Pollution intérieure et maladies respiratoires : un angle sous-estimé
Le débat sur la qualité de l’air se concentre majoritairement sur l’extérieur, mais les habitants des pays tempérés passent la grande majorité de leur temps en espace clos. La pollution intérieure constitue un facteur de risque respiratoire distinct, avec des sources propres : cuisson au gaz, produits ménagers, matériaux de construction, tabagisme passif, humidité favorisant les moisissures.
Les concentrations de certains composés organiques volatils peuvent être significativement plus élevées à l’intérieur qu’à l’extérieur. Un logement mal ventilé expose ses occupants à un cocktail de polluants différent de celui de la rue, mais tout aussi agressif pour l’épithélium bronchique.
Les épisodes de chaleur extrême ajoutent une difficulté supplémentaire. Fermer les fenêtres pour se protéger de la canicule ou de la fumée de feux de forêt piège les polluants intérieurs. Ouvrir pour ventiler fait entrer l’ozone et les particules fines. Ce dilemme ventilation-protection se pose de plus en plus fréquemment dans les régions touchées par des vagues de chaleur récurrentes.
La prévention des maladies respiratoires liées à la pollution ne peut donc pas se limiter à la surveillance de l’air extérieur. Elle suppose aussi une attention au bâti, aux systèmes de ventilation et aux habitudes domestiques, un champ que les politiques de santé publique commencent seulement à intégrer dans leurs évaluations.

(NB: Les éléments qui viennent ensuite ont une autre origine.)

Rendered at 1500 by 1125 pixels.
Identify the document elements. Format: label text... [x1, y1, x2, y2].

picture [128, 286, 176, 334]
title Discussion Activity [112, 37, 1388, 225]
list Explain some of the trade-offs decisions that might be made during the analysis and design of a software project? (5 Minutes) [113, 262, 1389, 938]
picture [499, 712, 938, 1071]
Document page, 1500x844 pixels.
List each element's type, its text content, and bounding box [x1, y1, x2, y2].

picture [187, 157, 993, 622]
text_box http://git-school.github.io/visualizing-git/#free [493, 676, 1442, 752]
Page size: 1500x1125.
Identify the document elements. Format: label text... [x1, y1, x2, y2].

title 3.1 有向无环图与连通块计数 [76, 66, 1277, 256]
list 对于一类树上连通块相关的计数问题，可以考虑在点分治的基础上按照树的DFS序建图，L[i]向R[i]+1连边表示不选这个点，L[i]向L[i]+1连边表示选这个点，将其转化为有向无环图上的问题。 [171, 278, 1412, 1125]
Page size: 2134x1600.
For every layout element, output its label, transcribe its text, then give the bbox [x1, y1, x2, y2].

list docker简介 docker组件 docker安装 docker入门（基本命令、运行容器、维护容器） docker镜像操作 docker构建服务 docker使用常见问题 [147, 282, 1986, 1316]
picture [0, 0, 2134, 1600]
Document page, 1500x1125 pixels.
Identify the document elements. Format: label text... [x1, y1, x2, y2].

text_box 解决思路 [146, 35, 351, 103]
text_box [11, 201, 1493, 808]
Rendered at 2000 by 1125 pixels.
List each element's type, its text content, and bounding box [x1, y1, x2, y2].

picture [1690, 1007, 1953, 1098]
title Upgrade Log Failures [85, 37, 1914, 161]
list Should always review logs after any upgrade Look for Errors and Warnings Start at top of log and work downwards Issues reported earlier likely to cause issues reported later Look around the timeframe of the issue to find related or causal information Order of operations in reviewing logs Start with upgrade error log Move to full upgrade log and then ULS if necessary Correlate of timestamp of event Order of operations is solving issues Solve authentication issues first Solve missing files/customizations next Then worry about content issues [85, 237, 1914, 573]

Le durcissement des normes européennes d’ici 2030 devrait accélérer la réduction des émissions extérieures. Pour la pollution intérieure, le levier est davantage individuel et local. Dans les deux cas, les données épidémiologiques pointent dans la même direction : chaque microgramme de polluant en moins dans l’air respiré se traduit par des bénéfices mesurables sur la fonction pulmonaire, à l’échelle d’une population comme à celle d’un patient.